(Beginning of EXERCISE PASSAGE)

ZFIN ID: ZDB-PUB-110920-38
A zebrafish model of dyskeratosis congenita reveals hematopoetic stem cell formation failure due to ribosomal protein-mediated p53 stabilization
Pereboom, T.C., Weele, L.J., Bondt, A., and Macinnes, A.W.
Date: 2011
Source: Blood   118(20): 5458-65 (Journal)
Registered Authors: Pereboom, Tamara
Keywords: none
MeSH Terms:
  • Animals
  • Apoptosis/physiology
  • Disease Models, Animal
  • Dyskeratosis Congenita/blood*
  • Dyskeratosis Congenita/genetics
  • Dyskeratosis Congenita/pathology
  • Hematopoiesis/genetics
  • Hematopoietic Stem Cells/pathology*
  • Hematopoietic Stem Cells/physiology*
  • Phenotype
  • Proto-Oncogene Proteins c-mdm2/metabolism
  • RNA, Ribosomal, 18S/physiology
  • Ribonucleoproteins, Small Nuclear/genetics*
  • Ribonucleoproteins, Small Nuclear/metabolism
  • Ribonucleoproteins, Small Nucleolar/genetics*
  • Ribonucleoproteins, Small Nucleolar/metabolism
  • Ribosome Subunits, Small, Eukaryotic/physiology
  • Ribosomes/physiology
  • Telomere/physiology
  • Tumor Suppressor Protein p53/genetics*
  • Tumor Suppressor Protein p53/metabolism
  • Zebrafish
  • Zebrafish Proteins/genetics*
  • Zebrafish Proteins/metabolism
PubMed: 21921046 Full text @ Blood

Dyskeratosis congenita (DC) is a bone marrow failure disorder characterized by shortened telomeres, defective stem cell maintenance, and highly heterogeneous phenotypes affecting predominantly tissues that require high rates of turnover. Here we present a mutant zebrafish line with decreased expression of nop10, one of the known H/ACA RNP complex genes with mutations linked to DC. We demonstrate that this nop10 loss results in 18S rRNA processing defects and collapse of the small ribosomal subunit, coupled to stabilization of the p53 tumor suppressor protein through small ribosomal proteins binding to Mdm2. These mutants also display a hematoepoetic stem cell deficiency that is reversible upon loss of p53 function. However, we detect no changes in telomere length in nop10 mutants. Our data support a model of DC whereupon in early development mutations involved in the H/ACA complex contribute to bone marrow failure through p53 deregulation and loss of initial stem cell numbers, while their role in telomere maintenance does not contribute to DC until later in life.

(End of EXERCISE PASSAGE)
(Beginning of PROVIDED MATERIAL)

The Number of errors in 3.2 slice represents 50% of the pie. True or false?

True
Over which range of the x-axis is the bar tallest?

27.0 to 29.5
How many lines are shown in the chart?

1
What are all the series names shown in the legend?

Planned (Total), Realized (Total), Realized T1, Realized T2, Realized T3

(End of PROVIDED MATERIAL)

ACTIVITIES:
A – According to the dyskeratosis congenita abstract, what change in telomere length was detected in the nop10 mutants?
B – Reproduce the part of the dyskeratosis congenita abstract that begins at the words "ZFIN ID: ZDB-PUB-110920-38" and ends after the words "118(20): 5458-65 (Journal)".

SET OF ANSWERS:
A – No changes in telomere length were detected in the nop10 mutants.

B –
ZFIN ID: ZDB-PUB-110920-38
A zebrafish model of dyskeratosis congenita reveals hematopoetic stem cell formation failure due to ribosomal protein-mediated p53 stabilization
Pereboom, T.C., Weele, L.J., Bondt, A., and Macinnes, A.W.
Date: 2011
Source: Blood   118(20): 5458-65 (Journal)